::: Text :::

So that’s it for now. I’m sure you must have a zillion questions, and hopefully I’ll be able to address all of them in time. The one thing I will say is this: no matter how deeply Esteban has hurt me and my family and friends with his actions, now is not the time for bitterness, hate, and revenge. I will not and cannot excuse Esteban’s actions, but we must guard our hearts from the desire to bring our own brand of justice. The devil has destroyed too much already, and we must not allow him to get the upper hand by creating a spirit of hatred within us. Now is the time to draw on God’s power and grace. We must believe that God will deal with Esteban in his own way and in His own time, and we must not be consumed by thoughts of retribution. Peace and grace must prevail. My son deserves the best of us now, not the worst. He deserves our unyielding prayers and support. He deserves to feel the grace and peace of God, and that is what I want to administer to him. So let’s rally around him with the full armour of God, ready to protect and defend. Now we know the truth, the truth has set us free. Let’s now declare that freedom and that victory over my son and over this process.

Are you still with me?

34 comments:

Shannon said...

::: Raw records :::

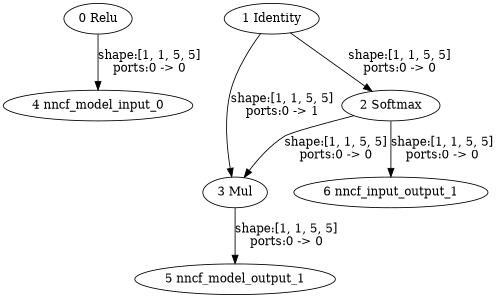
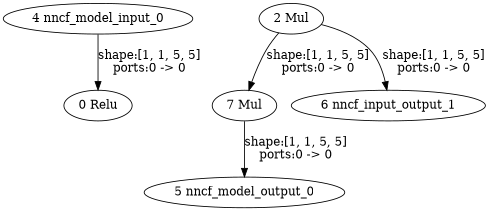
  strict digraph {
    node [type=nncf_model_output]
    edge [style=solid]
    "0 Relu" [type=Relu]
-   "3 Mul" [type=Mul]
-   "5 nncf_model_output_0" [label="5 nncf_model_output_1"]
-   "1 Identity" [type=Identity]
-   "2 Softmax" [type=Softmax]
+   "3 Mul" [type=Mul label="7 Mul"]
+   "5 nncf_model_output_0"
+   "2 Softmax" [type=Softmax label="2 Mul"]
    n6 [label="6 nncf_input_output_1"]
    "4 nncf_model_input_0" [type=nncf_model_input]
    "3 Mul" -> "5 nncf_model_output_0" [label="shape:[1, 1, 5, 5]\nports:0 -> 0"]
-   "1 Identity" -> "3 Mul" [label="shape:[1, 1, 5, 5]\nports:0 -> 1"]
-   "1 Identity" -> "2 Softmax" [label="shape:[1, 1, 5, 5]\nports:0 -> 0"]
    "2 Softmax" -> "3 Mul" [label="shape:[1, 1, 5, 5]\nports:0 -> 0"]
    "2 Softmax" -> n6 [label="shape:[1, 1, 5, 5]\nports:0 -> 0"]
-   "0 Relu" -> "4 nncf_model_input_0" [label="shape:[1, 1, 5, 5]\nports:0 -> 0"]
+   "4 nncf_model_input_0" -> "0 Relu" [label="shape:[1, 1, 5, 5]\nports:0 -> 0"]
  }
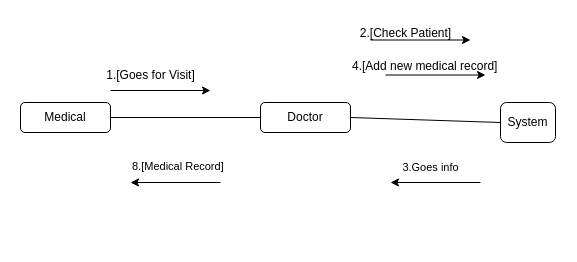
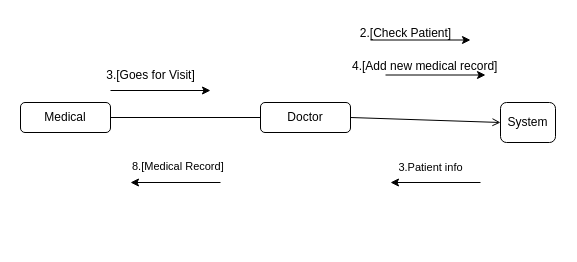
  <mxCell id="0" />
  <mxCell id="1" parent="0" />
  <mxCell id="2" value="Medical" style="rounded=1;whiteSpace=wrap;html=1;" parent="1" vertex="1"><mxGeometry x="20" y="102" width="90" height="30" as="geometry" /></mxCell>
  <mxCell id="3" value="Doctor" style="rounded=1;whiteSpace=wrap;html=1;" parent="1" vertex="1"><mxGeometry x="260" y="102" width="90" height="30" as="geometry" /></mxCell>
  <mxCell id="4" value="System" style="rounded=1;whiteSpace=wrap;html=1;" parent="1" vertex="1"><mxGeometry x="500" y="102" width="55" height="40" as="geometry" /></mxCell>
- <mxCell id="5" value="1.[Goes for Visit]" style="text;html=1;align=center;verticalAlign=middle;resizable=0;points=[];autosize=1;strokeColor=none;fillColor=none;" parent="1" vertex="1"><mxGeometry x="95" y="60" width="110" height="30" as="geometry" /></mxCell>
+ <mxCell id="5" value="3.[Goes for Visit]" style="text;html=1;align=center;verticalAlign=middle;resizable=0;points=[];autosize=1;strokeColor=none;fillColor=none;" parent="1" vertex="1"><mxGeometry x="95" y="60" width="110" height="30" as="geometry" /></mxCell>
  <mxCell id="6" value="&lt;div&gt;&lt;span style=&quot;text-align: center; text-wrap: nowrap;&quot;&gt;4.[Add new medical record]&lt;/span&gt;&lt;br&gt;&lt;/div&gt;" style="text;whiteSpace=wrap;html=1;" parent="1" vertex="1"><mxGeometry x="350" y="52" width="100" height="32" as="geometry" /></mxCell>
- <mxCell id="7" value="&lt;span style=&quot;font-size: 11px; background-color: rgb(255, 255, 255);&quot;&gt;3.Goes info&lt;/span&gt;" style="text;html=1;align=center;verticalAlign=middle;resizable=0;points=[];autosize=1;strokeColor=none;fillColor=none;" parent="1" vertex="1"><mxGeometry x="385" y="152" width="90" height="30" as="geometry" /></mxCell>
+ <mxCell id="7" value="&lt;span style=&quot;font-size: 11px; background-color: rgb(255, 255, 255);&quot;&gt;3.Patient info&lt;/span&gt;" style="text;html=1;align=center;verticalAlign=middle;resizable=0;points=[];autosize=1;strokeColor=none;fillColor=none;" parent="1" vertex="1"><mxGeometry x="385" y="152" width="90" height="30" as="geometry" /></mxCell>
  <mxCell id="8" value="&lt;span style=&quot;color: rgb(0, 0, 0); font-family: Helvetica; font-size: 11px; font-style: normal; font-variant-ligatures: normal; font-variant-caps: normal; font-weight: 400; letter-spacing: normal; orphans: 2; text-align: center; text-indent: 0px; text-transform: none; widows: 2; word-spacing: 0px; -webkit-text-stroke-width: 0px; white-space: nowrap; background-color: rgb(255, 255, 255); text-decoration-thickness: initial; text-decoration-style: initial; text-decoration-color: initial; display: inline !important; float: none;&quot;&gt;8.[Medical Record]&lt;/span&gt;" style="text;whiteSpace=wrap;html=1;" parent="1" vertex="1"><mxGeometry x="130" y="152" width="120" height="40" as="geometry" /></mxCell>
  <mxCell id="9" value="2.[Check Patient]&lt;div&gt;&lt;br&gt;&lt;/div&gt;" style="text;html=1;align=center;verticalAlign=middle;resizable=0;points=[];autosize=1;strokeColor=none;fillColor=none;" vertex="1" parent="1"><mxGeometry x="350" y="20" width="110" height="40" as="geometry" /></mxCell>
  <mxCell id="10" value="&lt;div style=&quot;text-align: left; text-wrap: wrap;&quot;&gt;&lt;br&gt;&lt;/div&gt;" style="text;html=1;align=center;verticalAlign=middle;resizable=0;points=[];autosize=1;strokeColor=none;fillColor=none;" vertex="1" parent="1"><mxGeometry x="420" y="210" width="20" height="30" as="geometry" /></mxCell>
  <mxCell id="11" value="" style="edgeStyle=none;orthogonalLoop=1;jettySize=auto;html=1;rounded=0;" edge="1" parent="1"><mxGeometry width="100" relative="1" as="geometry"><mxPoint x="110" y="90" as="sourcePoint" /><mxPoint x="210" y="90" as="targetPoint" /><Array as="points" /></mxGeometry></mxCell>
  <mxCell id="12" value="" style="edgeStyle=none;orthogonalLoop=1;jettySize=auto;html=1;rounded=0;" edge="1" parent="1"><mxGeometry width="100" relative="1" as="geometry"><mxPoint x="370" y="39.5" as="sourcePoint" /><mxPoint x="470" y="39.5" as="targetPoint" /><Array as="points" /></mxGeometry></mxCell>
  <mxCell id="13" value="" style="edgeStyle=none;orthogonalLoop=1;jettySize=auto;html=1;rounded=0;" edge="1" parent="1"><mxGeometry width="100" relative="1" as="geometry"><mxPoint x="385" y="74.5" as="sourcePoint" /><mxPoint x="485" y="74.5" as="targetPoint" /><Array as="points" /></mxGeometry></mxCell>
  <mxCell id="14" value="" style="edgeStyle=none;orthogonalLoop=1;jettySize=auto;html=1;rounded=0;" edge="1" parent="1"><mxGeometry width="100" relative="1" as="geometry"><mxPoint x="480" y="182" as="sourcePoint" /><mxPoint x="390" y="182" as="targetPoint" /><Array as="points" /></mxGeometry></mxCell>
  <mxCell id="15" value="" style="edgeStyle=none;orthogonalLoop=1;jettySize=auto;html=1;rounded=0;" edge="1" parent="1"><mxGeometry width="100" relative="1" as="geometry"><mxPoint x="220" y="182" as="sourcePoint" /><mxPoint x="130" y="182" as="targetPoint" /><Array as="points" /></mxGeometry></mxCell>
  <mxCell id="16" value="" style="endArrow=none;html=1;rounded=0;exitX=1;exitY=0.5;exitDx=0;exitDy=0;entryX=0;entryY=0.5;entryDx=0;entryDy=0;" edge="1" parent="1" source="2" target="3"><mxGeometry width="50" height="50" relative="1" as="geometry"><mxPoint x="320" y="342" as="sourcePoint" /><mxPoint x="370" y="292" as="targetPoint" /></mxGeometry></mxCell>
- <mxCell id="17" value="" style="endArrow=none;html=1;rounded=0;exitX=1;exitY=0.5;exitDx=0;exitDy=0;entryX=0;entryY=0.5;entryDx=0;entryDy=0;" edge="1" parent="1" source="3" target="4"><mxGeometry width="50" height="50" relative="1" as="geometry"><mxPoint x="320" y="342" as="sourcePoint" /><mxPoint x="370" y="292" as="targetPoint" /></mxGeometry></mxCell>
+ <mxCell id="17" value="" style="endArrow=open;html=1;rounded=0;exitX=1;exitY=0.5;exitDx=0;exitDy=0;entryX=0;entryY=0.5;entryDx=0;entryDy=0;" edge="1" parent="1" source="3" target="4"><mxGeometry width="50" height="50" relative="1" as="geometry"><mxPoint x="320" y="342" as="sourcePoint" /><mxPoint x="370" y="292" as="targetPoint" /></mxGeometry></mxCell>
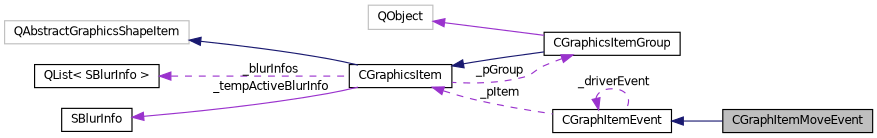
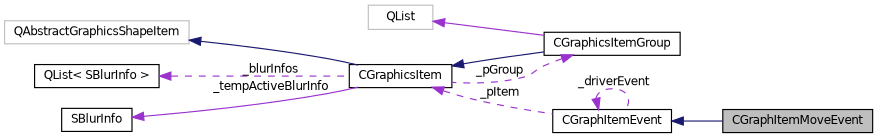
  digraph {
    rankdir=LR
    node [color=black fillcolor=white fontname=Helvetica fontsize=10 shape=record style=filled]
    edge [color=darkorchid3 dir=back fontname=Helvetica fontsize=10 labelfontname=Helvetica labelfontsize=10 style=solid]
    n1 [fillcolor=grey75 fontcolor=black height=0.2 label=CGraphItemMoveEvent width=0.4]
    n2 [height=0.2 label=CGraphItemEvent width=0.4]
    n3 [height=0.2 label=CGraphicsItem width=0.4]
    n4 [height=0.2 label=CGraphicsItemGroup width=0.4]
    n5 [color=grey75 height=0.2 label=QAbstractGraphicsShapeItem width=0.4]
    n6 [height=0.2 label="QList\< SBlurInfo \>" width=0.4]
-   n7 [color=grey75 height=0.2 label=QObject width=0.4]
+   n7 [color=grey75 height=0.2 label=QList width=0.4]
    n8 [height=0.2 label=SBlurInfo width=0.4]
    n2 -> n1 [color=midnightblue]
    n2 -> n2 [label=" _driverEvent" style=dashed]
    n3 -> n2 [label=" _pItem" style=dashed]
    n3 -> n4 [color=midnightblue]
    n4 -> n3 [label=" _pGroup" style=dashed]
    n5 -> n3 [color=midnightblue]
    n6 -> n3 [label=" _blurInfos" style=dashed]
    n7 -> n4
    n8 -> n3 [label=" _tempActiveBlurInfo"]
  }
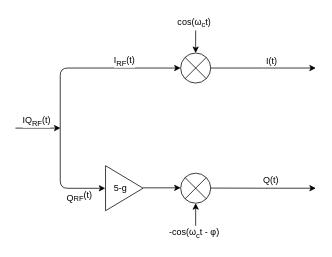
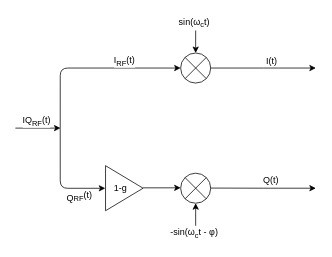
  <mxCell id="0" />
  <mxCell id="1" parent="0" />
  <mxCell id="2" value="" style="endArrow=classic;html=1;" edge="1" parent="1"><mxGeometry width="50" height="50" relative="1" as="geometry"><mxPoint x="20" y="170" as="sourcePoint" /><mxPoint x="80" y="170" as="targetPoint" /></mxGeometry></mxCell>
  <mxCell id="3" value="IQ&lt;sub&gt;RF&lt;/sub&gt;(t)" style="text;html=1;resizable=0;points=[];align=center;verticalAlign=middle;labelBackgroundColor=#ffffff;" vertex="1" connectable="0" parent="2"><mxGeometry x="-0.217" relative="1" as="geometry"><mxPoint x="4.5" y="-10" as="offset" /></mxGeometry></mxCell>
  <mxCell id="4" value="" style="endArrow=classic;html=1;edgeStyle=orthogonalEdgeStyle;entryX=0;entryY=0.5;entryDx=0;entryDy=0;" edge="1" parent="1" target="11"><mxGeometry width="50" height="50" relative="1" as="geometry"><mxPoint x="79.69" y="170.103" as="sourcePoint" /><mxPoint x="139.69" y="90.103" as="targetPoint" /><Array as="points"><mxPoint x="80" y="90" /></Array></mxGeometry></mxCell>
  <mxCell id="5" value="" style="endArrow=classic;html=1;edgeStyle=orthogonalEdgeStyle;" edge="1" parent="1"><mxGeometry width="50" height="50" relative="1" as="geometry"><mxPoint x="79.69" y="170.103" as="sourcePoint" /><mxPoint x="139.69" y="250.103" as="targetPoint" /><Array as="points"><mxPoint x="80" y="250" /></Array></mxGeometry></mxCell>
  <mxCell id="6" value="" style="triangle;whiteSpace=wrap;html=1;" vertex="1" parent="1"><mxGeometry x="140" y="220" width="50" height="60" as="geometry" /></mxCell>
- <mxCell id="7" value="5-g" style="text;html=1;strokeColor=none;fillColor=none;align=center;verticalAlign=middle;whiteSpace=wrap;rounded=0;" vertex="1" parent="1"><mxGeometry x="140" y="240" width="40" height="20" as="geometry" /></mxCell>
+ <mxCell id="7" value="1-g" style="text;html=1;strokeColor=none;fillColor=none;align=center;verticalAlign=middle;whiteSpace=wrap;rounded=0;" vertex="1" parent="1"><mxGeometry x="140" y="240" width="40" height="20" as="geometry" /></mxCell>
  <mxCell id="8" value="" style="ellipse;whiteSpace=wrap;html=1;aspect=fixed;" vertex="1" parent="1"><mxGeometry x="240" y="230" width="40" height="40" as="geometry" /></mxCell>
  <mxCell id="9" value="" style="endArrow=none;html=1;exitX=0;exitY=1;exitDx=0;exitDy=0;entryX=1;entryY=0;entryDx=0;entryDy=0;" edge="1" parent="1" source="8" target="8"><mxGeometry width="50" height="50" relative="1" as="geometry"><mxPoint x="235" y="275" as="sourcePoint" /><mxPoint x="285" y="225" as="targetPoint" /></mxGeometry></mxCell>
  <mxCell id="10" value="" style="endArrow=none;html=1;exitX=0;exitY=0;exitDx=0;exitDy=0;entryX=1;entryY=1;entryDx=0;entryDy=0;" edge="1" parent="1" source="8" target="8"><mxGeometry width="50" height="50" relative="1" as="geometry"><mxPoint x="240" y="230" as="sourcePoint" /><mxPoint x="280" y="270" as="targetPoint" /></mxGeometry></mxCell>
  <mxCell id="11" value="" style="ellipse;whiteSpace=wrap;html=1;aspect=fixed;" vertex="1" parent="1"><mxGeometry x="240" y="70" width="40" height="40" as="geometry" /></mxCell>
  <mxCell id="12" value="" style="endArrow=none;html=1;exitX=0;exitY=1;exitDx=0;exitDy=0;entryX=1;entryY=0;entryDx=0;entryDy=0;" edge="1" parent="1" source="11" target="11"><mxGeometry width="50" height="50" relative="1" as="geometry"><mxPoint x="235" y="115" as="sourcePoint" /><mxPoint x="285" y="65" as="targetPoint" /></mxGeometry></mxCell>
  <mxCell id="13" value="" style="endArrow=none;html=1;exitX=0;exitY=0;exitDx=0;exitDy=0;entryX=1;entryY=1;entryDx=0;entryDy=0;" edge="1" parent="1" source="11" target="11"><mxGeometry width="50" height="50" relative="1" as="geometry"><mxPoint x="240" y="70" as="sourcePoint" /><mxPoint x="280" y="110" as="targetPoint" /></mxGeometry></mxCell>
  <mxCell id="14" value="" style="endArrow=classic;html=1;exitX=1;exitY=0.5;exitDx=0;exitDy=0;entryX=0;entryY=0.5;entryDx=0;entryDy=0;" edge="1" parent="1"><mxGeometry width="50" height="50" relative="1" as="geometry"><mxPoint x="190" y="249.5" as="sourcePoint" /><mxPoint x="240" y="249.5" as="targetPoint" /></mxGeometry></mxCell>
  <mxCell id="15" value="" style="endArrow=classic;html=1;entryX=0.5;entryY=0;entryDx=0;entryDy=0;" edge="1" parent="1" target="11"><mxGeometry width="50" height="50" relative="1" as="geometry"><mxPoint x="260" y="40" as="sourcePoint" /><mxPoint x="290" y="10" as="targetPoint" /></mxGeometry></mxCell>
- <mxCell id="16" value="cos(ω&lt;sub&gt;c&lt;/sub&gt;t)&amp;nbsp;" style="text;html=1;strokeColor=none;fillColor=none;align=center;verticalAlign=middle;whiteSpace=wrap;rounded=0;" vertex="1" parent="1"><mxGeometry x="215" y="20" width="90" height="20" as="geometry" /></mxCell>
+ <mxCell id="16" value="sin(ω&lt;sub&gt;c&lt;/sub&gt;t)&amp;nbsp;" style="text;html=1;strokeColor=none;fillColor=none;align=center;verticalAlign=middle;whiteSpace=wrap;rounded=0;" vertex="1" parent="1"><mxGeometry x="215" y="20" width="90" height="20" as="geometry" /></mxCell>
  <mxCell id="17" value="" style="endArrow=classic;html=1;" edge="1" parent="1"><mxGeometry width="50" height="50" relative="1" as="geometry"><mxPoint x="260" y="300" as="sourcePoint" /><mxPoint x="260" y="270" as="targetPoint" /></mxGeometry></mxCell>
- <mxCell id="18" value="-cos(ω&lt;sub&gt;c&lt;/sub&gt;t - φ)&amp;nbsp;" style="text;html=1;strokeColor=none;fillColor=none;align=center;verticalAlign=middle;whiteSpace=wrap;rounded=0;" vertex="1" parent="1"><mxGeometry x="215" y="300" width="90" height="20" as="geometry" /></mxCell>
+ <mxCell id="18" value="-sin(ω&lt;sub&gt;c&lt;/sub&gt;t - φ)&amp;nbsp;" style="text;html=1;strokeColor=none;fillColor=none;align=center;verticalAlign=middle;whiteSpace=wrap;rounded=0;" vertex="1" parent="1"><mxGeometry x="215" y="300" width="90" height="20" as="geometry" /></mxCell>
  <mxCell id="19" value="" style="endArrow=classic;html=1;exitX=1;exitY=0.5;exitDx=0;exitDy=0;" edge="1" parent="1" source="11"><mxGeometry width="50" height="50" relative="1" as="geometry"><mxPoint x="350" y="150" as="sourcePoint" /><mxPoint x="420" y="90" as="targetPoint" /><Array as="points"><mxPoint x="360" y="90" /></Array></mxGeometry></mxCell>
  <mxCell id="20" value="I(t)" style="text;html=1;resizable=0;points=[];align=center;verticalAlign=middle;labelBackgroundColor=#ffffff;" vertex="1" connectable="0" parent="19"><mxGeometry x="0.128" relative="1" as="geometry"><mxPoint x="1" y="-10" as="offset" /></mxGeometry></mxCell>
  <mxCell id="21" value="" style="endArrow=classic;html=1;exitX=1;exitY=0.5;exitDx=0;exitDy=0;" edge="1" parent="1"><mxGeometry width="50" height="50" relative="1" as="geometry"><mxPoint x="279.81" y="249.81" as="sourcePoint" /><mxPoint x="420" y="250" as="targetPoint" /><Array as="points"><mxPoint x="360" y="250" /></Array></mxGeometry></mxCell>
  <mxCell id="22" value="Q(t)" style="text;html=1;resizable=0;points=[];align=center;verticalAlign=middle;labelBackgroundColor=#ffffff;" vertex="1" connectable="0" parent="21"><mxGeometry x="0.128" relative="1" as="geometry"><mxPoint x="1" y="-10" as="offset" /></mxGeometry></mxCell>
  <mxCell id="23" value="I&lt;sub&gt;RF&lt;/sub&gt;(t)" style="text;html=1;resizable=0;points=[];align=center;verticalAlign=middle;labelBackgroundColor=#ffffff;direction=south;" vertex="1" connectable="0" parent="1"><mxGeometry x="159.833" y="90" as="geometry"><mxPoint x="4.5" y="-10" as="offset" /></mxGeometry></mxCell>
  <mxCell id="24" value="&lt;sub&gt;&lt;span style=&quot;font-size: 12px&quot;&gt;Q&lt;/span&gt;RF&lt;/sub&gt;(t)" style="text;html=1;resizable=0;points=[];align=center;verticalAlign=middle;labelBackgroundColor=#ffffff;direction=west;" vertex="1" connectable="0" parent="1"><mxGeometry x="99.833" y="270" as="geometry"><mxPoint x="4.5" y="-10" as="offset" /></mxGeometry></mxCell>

:::

● What you have to do:
According to the text, what three things does the writer say now is not the time for?

● Response to the task:
Bitterness, hate, and revenge.